Worm Breeder's Gazette 15(4): 15 (October 1, 1998)
These abstracts should not be cited in bibliographies. Material contained herein should be treated as personal communication and should be cited as such only with the consent of the author.
Center for C. elegans Anatomy, AECOM, Bronx, NY 10461
EM methods for C. elegans generally require the specimens to be cut open with a razor blade during the primary fixation in order to allow the fixative solution to get past the cuticle. Embryos have been particularly difficult to process, as they are too small to dissect mechanically. Microwave energy somehow enhances penetration of fixatives in many EM protocols (1), and has been shown to be helpful in fixing intact adult C. elegans (2). We have tested a new microwave fixation protocol to improve preservation of uncut animals at all stages for immunoEM, where there is need to achieve uniform processing of hundreds of individual specimens at once. Using a specialized microwave oven (Ted Pella) with adjustable energy levels and programmable pulse regimes, aldehyde fixation is achieved within minutes. To preserve antigenic sites, specimens are chilled during irradiation. A 1 cc sample in a glass multiwell dish is positioned at a microwave "hotspot", bathing the dish in 100 cc of ice. A beaker holds a large water load (600 cc) away from the sample. Microwave energy is set at the 20% or 50% level, with a regime of 2 min ON, 2 min OFF, etc. repeated over total period of ten minutes.

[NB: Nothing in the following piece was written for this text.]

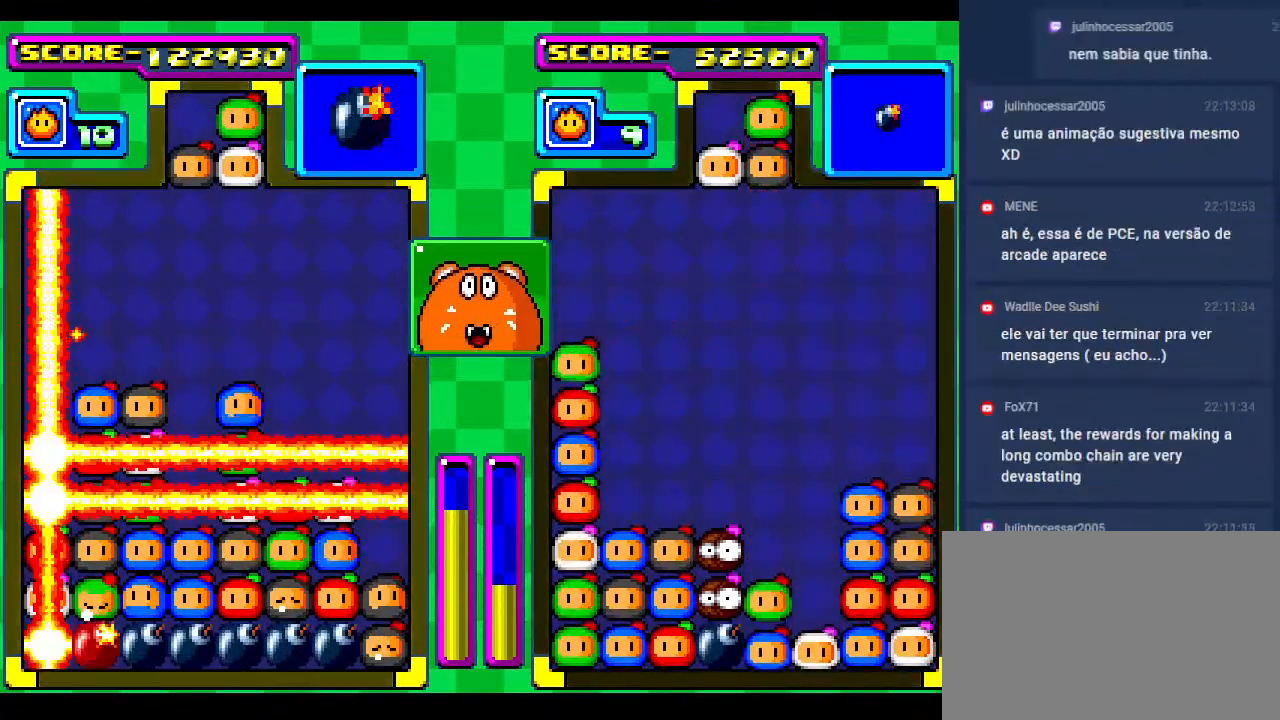
{"buttons": [], "events": [[117, "DPAD_DOWN", "up"], [233, "DPAD_DOWN", "down"], [417, "DPAD_DOWN", "up"]]}
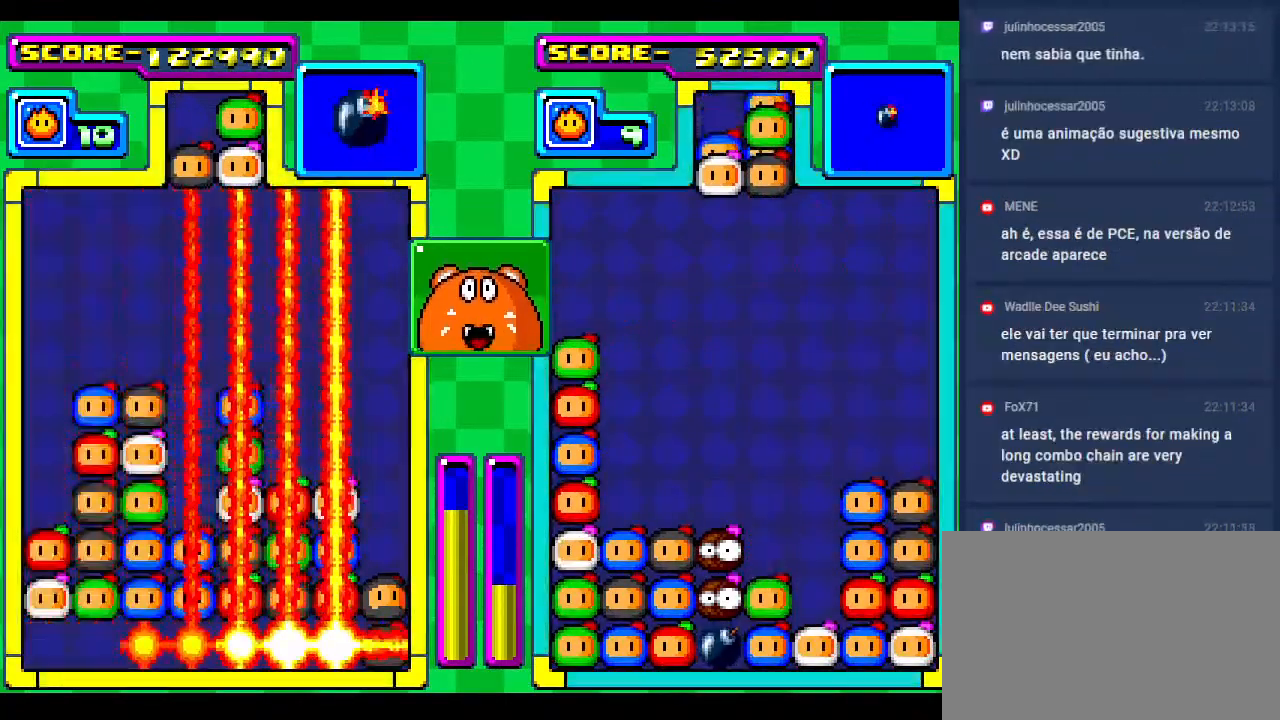
{"buttons": [], "events": [[33, "DPAD_RIGHT", "down"], [167, "DPAD_DOWN", "down"], [267, "DPAD_RIGHT", "up"], [317, "DPAD_DOWN", "up"]]}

The ice load rechills the sample between each microwave cycle, so that the worms never become heated above 10oC. After aldehyde fixation, samples are washed in cold buffer, and embedded into agarose as a dense "pellet" just before the agarose sets (Seaplaque or Sigma type VII agarose; gelling temp is 30oC). After the agarose cures at 4oC overnight, small blocks are cut out, dehydrated and embedded into LR Gold resin. Specimens are placed into gelatin capsules and cured under UV in a Pella cryochamber at -20oC as described previously (3). Thin sections of the pellet are collected onto nickel mesh grids and treated with primary and gold-linked secondary antibodies. Adults, larval stages and embryos are adequately preserved and also become better embedded than without the microwave treatment. We use different buffered aldehyde mixtures, depending upon antigen sensitivity (3). 1. Login GR, Dvorak AM. J. Neurosci. Methods 55:173-82, 1994. 2. Li Y, Kimble J. International C. elegans Meetings, 1995, 1997 3. Hall DH. In C. elegans [H.F. Epstein and D.C. Shakes (eds.)] pp. 395-436, 1995.